Few people have played a more disproportionate role on the global stage than the Scots, whose population is only 5.3 million in 2015 — it was less than 2 million prior to the 1830s — but whose out-sized achievements in philosophy, exploration, science, economics, engineering and industrial development have generated major currents in world affairs for half a millennium. That role has been profoundly amplified through immigration, the “Scottish Diaspora,” which today counts an estimated 30 million people.
All of this is documented, along with the lives of “ordinary” Scots who were the extraordinary vanguard of the diaspora. Included, too, are the Barga immigrants who moved in the opposite direction, to Scotland itself, where they worked as farm laborers and fish-and-chips vendors. Their sons and daughters are simultaneously among the proudest of Scots and Barghigiani alike. You’ll see Paolo Nutini stitched among them, as well as the highly accomplished scions of the Zambonini, Piacentini, Capanni, Corrieri, Nardini, Bartolomei, Conti, Castelvecchi, Lunardi and Orsucci families.
In its larger frame, the tapestry literally circumnavigates the planet. Who knew of the Scottish communities in Scandinavia, Russia and Poland, Germany, France, the Netherlands and Portugal? The tapestry recounts this lost story, then moves on to South and East Asia — to the Scot-established foundations of modern China and India. It swerves both westward and eastward to document the immensely significant role of their cousins in Canada, the United States, Australia and New Zealand, where leaders of Scots blood have provided more presidents and prime ministers than any other ancestral nation. The present prime minister of Britain and both of his predecessors bear Scottish surnames. So have the prime ministers of independent Ghana in Africa, Vanuatu in Oceania, and nearly every Caribbean nation-state.

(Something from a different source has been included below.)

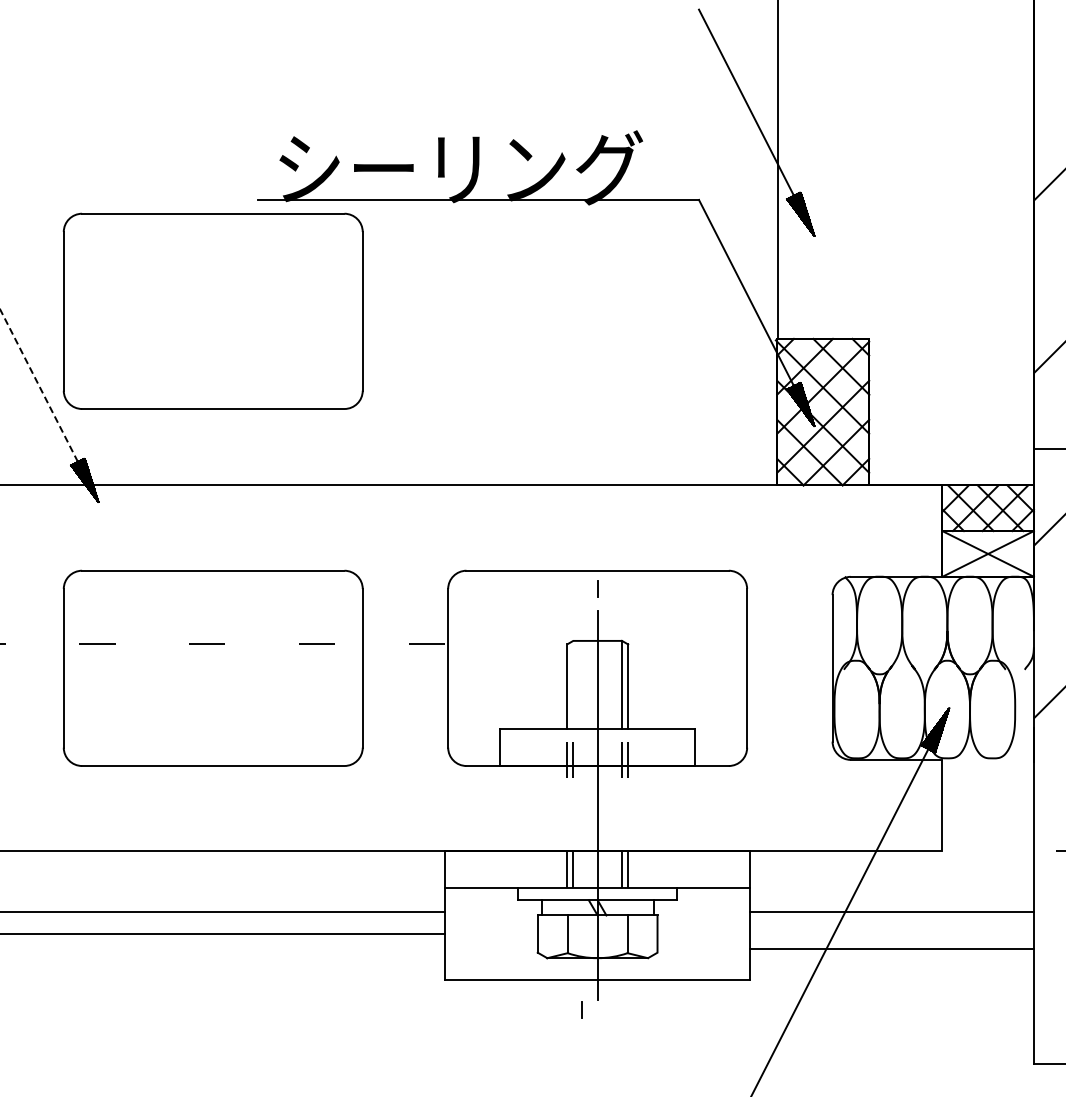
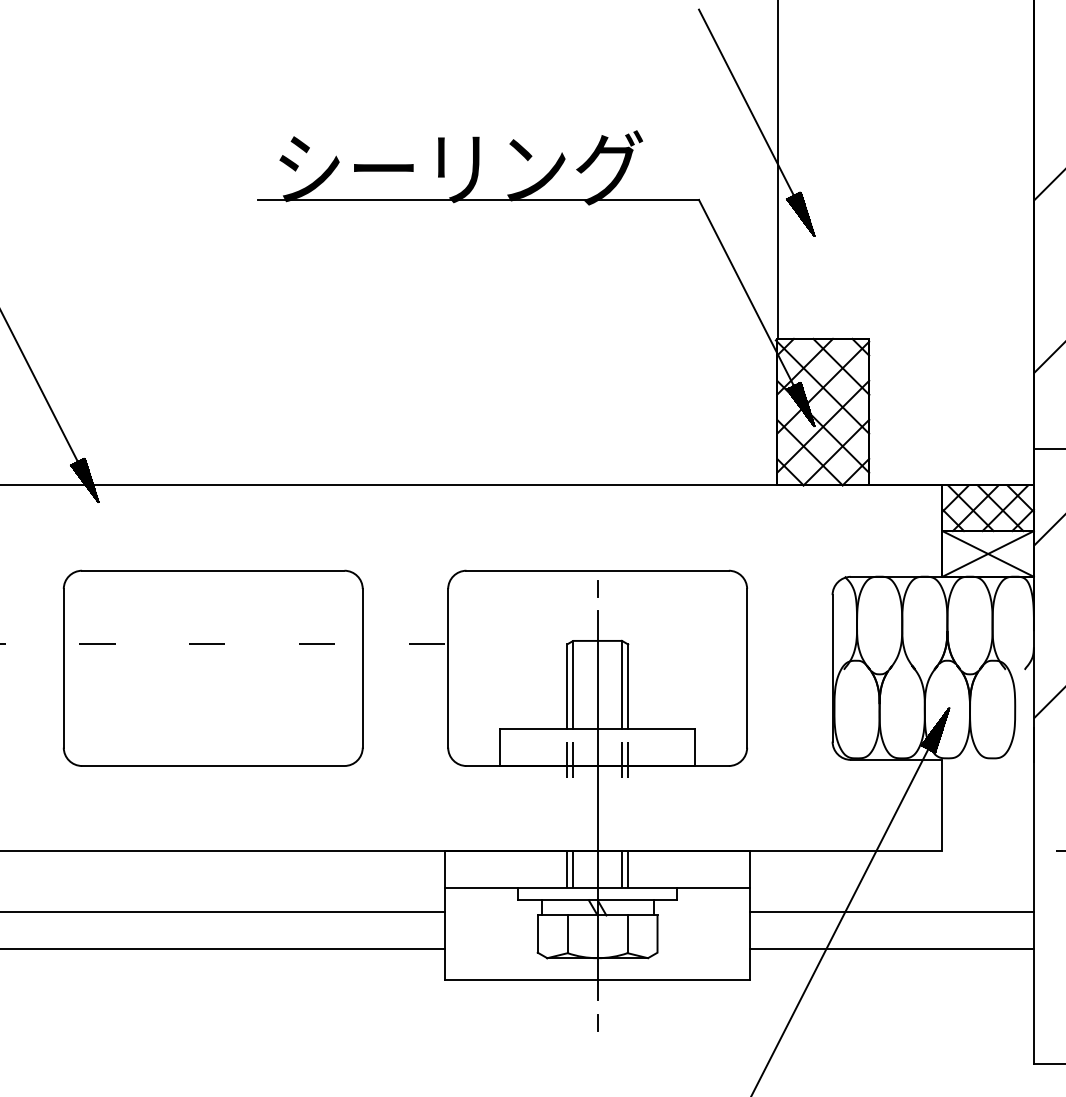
part at (212, 310): present -> none
line at (38, 385): dashed -> solid
line at (573, 684): none -> present
line at (223, 934) position: (223, 934) -> (223, 949)
line at (581, 1009) position: (581, 1009) -> (597, 1022)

The exhibition may sound overwhelming, and it could hardly be otherwise given the subject. Yet the Scottish Diaspora Tapestry also moves the visitor deeply with its stories of individual heroism, in the fields of Flanders, in the surgeries of physicians confronting global maladies, in the classrooms where teachers battle ignorance. And above all, in the epic and endless saga of immigration.